25 Years of Buell by Court Canfield and Dave Gess, arrived last week and I read it over the weekend. This is a very complete history of the Buell Motorcycle Company starting with Erik Buell’s early years and interest in motorcycles right up through the current Buell 1125R. If you are the least bit interested in Buell motorcycles, this is a must have book, and no matter how much you think you know about them, you’re sure to come away knowing far more, not only of Buell, but, of the work involved in starting a production motorcycle business. Even if Buell in particular is not your primary interest, you’ll have a much greater appreciation of what Erik Buell has accomplished.
The book covers in some detail the RW 750, Erik’s first production motorcycle, a race bike with a square 4, rotary valve, water cooled 2 stroke engine. It wasn’t very well known and suffered through a series of engine problems. When the AMA dropped Formula One, it had no class to race in so the market for it disappeared, however, Erik learned a lot about actually producing a motorcycle and the effort resulted in a Cycle magazine article which brought Buell wider attention.
His next motorcycle, the RR 1000, used a Harley Davidson XR 1000 engine in the same Buell chassis design he developed for Lucifer’s Hammer II, a Harley Owner’s Group sponsored racer. The RR 1000 featured fully enclosed aerodynamic bodywork which was a refined version of the RW 750. These two motorcycles really laid the groundwork for the many models to follow and the story of how each ensuing model evolved is fascinating.
Erik Buell focused on building the best motorcycle he could at every step and the story that emerges over the years is one where Erik’s determination combined with his team, both carefully selected and sometimes fortuitously found, kept the company alive when it seemed it would take a miracle to stay in business. Those early RW 750s and RR 1000s were built in the Buell “factory,” an out building on a farm in Mukwonago, Wisconsin where they managed to produce the first bikes before moving up to a Quonset hut, not the picture many imagine when thinking of a growing motorcycle manufacturer. Money was always tight but if bikes could be produced, shipped and paid for, the parts could be reordered to build more.
These shoestring beginnings led to a company which has now produced well over 100,000 motorcycles while building an extremely loyal following among owners and the book is filled with many stories along the way of the “challenges” a small but growing business encounters.
A good example was when the S1 was being designed, Buell settled on the large round headlight, same as used on the Ducati Monster and an older BMW as the unit they would use. Ordering a few from Bosch, for preproduction bikes, everything checked out, so when S1 production was scheduled to begin, Buell ordered hundreds more and Bosch said, “Thank You, we’ll deliver them next summer.” It turns out the unique light was only produced in a single batch once a year based on Ducati and BMW order numbers with a few left over, so those were all they had. Calling Ducati, they found some in the U.S. and Ducati North America contacted Italy to dig up a few more, enough to launch the S1 but only enough for two weeks of production. When BMW heard of Buell’s predicament, they found enough to solve the problem as long as Buell agreed to order through a BMW dealer. So Buell went to the somewhat surprised BMW dealer in Milwaukee and ordered $10,000 worth of headlights at the parts counter, not your average January order, but Buell S1 production was secured.

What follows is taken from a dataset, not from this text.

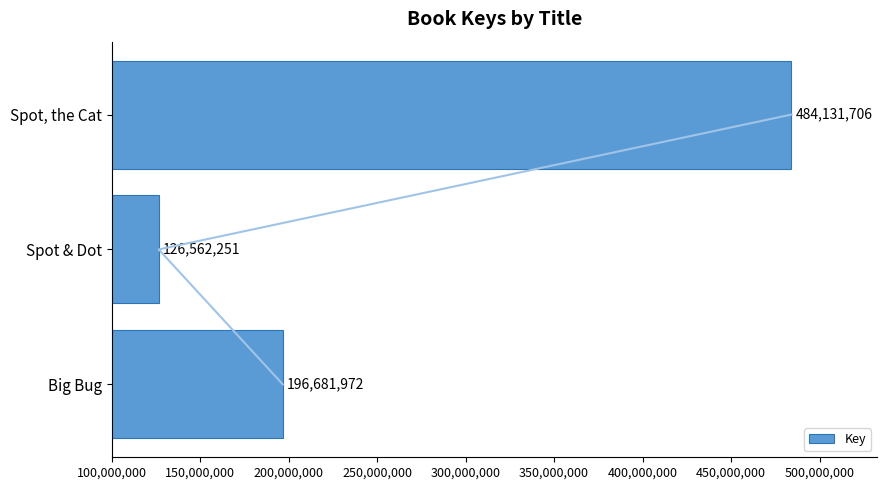

The Key series shows 163890366 at Spot, the Cat. True or false?

False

The book covers how the vital investment by Harley Davidson came about as well as the move to the XB series and away from the original tube frame models. Every new model brought something different to the lineup and though they haven’t covered the entire spectrum of motorcycle possibilities, 100,000+ motorcycles over 25 years is a long way from hand building bikes in farm buildings and Quonset huts.
One aspect of the company that gets a lot of attention is how much each employee matters in the process of building the bikes. Everyone is empowered to make sure the bikes sent from the factory are done right, not just “good enough.” I like that.
Every Buell model is covered along with specs for each and a photo. There are many photos illustrating the early years, the people involved, factory photos, Buell motorcycles at Bonneville, including Team Elves and continuing up to the present. There are lots of sidebars explaining how various technical features were developed and more stories of unexpected events that made the business a real roller coaster ride.
As an early Buell owner myself, a 1989 RS 1200, I found it an eye opening and inspiring read, especially when I saw what a precarious operation it was in those days. I can now better understand the “interesting little challenges” I often experienced which sometimes made me question my decision to buy a bike so little known and new to the market.
I highly recommend this book for many reasons but especially for the story it tells about commitment to building not only a motorcycle but a motorcycle business. If you like the articles about the builders and motorcycles featured on The Kneeslider, you’ll really enjoy this book.